EXERCISE GOAL
The answer is to be an exact copy of the lines below running from the line with "Page size: 1275x1650." down to the line with "Identify the document", both ends included, and nothing more.

TASK DATA
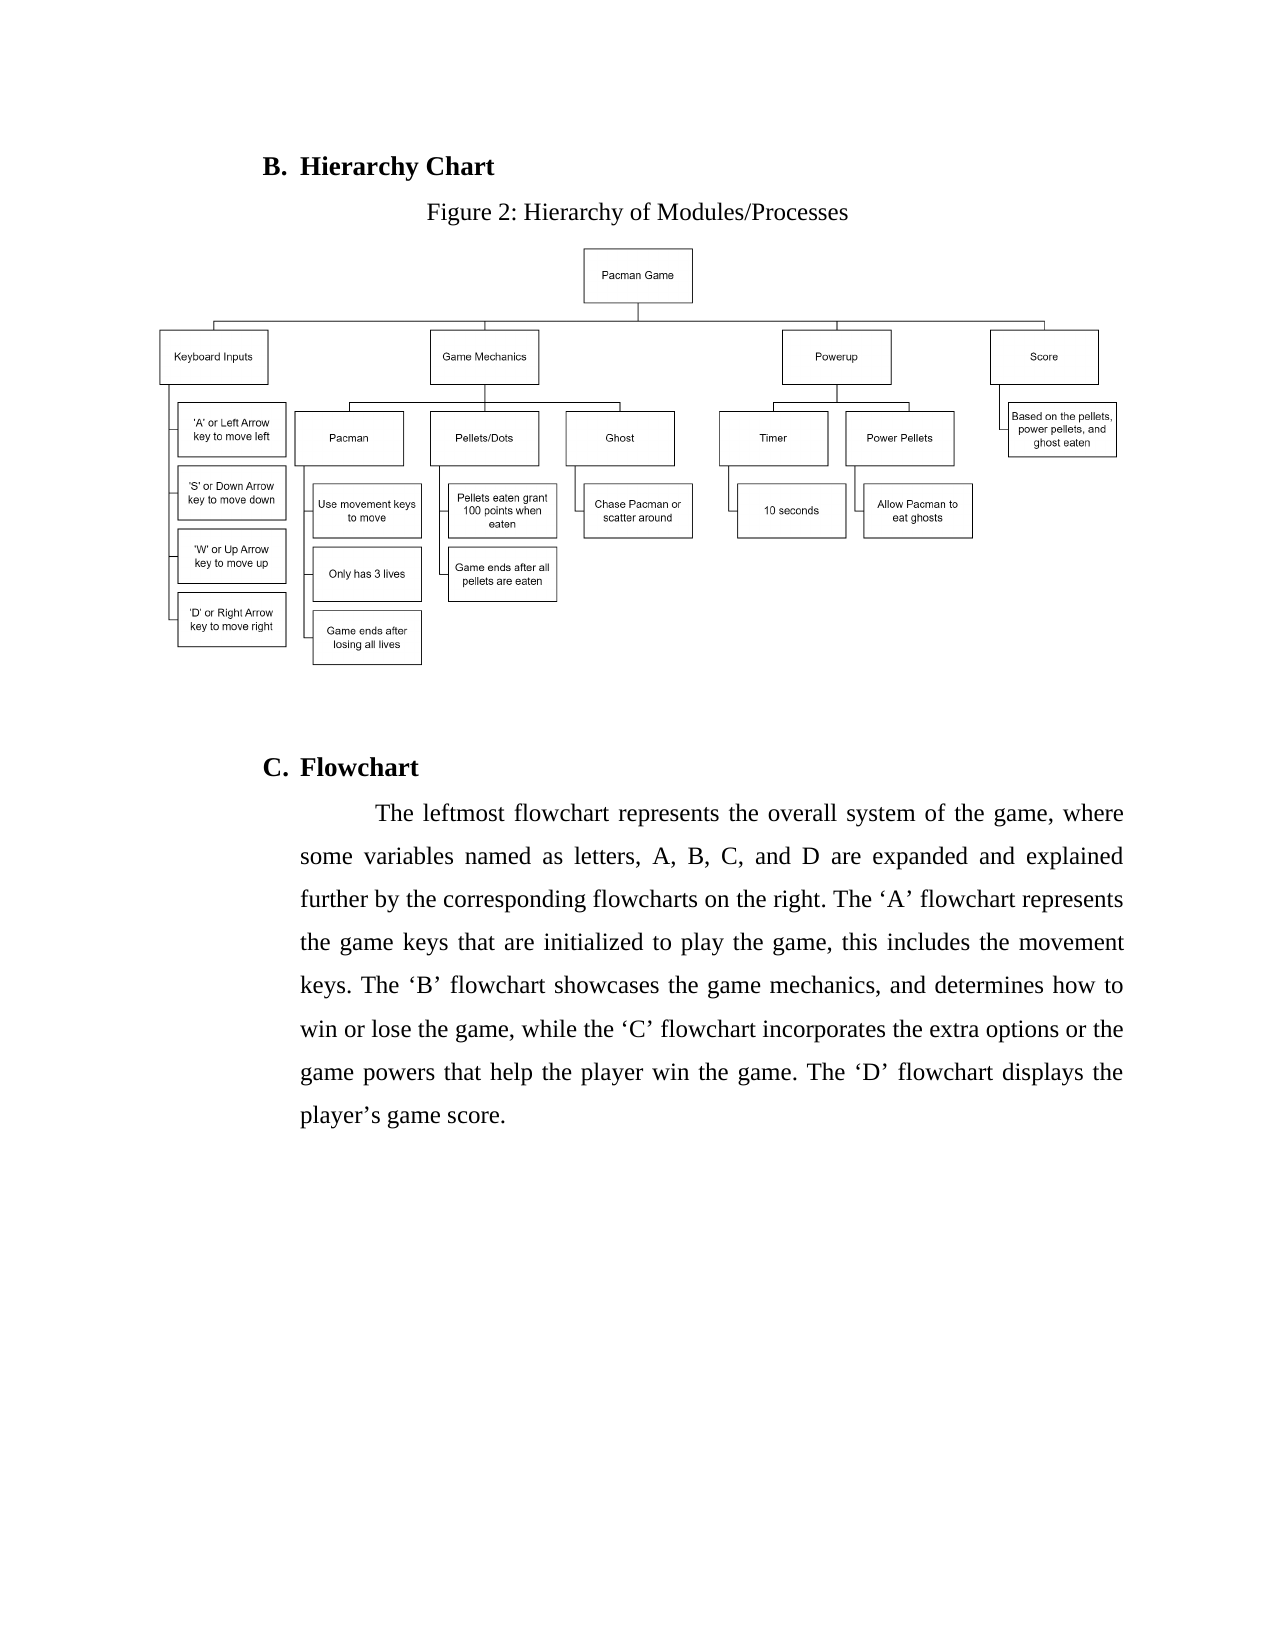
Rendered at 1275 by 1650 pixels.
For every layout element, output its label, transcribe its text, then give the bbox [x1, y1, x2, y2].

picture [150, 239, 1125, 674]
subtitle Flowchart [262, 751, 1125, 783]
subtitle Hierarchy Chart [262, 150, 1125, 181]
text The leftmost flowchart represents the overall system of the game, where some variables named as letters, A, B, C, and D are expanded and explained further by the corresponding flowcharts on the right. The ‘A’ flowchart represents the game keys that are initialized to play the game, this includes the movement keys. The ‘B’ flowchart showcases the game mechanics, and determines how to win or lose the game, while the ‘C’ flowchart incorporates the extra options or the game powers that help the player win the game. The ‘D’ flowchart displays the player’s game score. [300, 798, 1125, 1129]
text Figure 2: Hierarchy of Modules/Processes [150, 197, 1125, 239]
==
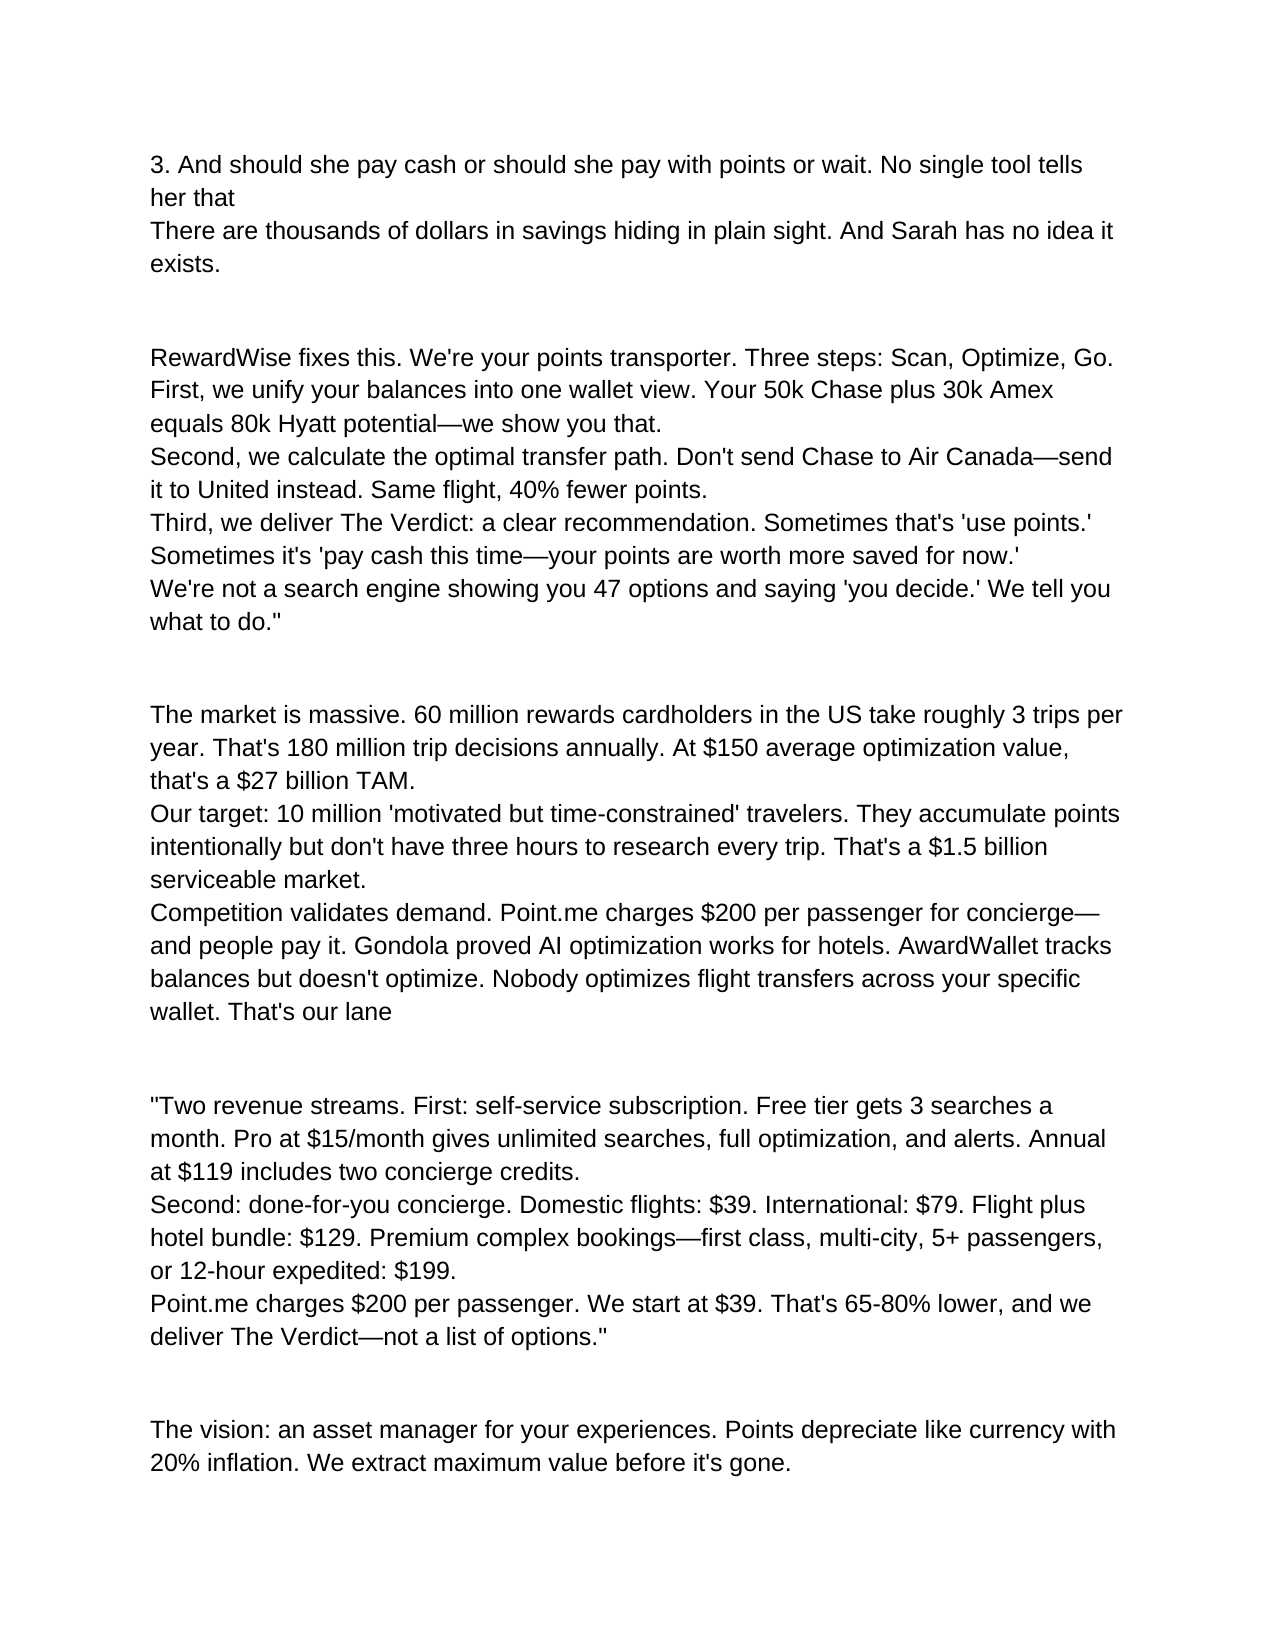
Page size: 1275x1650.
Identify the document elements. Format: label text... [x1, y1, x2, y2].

EXERCISE OUTPUT
Page size: 1275x1650.
Identify the document elements. Format: label text... [x1, y1, x2, y2].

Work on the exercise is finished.